ILAS2016 — 11–15 July 2016 — KU Leuven, Belgium

20th Conference of the International Linear Algebra Society (ILAS)

20th ILAS Conference

Contributed talks on Tensors and Optimization

Mon 14:30–15:00, SW Raadzaal, Chair: Martijn Boussé
Tensor–product algorithms for high–dimensional problems with uncertainty or noise
Dmitry Savostyanov (University of Brighton)

A variety of Monte Carlo techniques is rigorously studied and applied to almost every engineering problem involving some form of noise or uncertainty in the data. They sample a high–dimensional space of stochastic variables, choosing the positions for the samples randomly or quasi–randomly. The sampling strategy is often adapted to a certain class of problems, e.g. characterized by regularity of the solution, i.e. smoothness or decay rate w.r.t. stochastic variables.

As an alternative to this approach, the cross interpolation of tensors [3] has the following features:

  • the choice of samples is deterministic and adapted to a particular function;
  • the samples form one-dimensional lines in a high-dimensional space, that cross each other (hence the name);
  • due to the adaptivity, the position of lines are chosen subsequently;
  • the algorithm interpolates a given multivariate function in sampling poins by a tensor train model.

There are both theoretical [2] and experimental [1] evidence that tensor approximation converges faster than Monte-Carlo for certain stochastic PDEs.

In this talk we discuss a version of the cross interpolation algorithm for tensors, inspired by the maximum volume principle, proposed by Tyrtyshikov and colleagues, and successfully applied to matrices and 3-tensors.

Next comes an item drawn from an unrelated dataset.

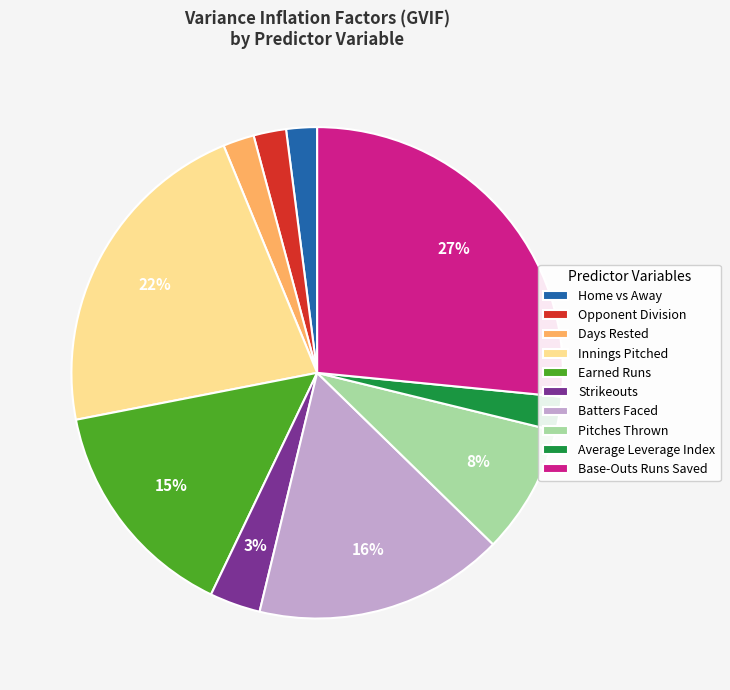

Is the sum of Pitches Thrown and Home vs Away greater than half?

No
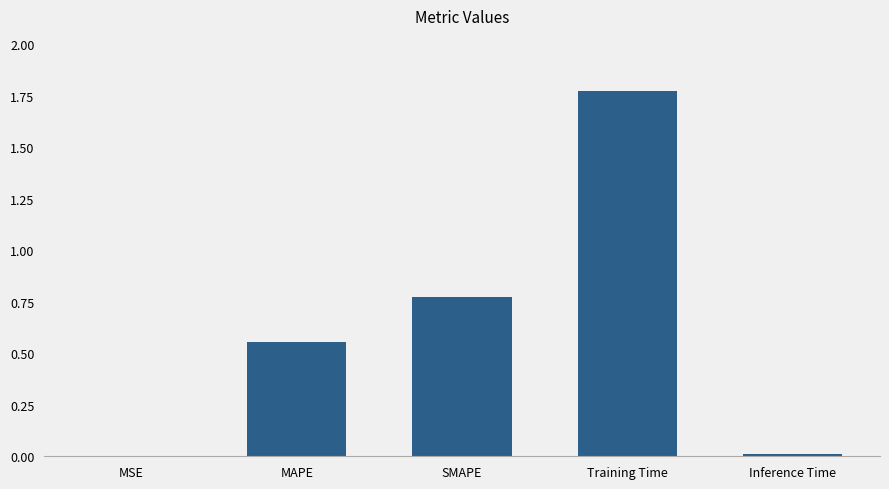

Which has a higher value, MAPE or Training Time?

Training Time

We present such an algorithm for high–dimensional tensors, demonstrate its fast convergence and efficiency for tensors arising from sPDEs. We also discuss challenges in development of a parallel version of this algorithms and the ways they can be overcomed.

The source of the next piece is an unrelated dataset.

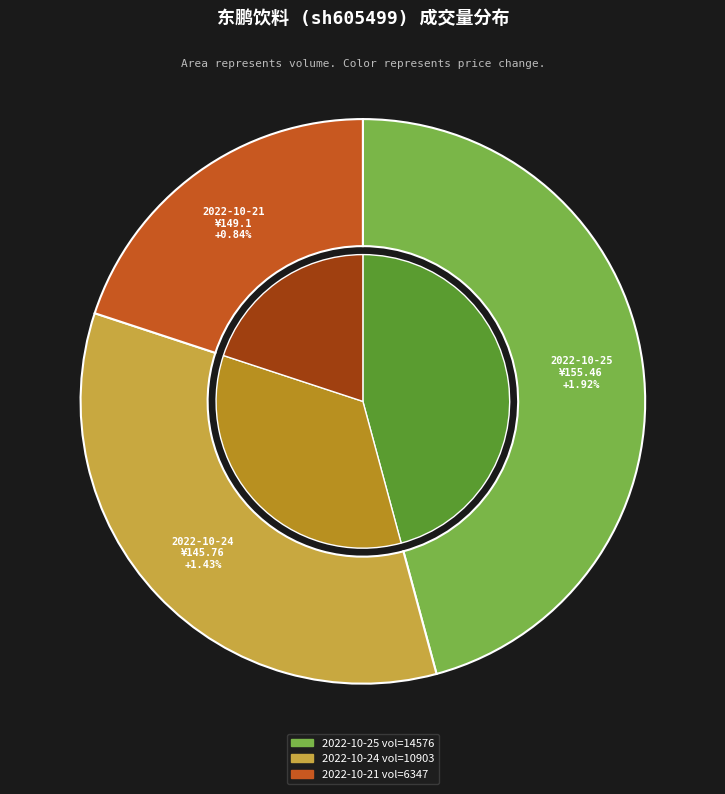

Is there a majority slice in this chart?

No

  1. Jonas Ballani, Lars Grasedyck, and Melanie Kluge. A review on adaptive low-rank approximation techniques in the hierarchical tensor format. In Extraction of Quantifiable Information from Complex Systems, volume 102 of Lecture Notes in Computational Science and Engineering, pages 195–210. Springer, 2014.
  2. A. Kunoth and C. Schwab. Analytic regularity and GPC approximation for control problems constrained by linear parametric elliptic and parabolic PDEs. SIAM J Control and Optim., 51(3):2442–2471, 2013.
  3. D. V. Savostyanov. Quasioptimality of maximum–volume cross interpolation of tensors. Linear Algebra Appl., 458:217–244, 2014.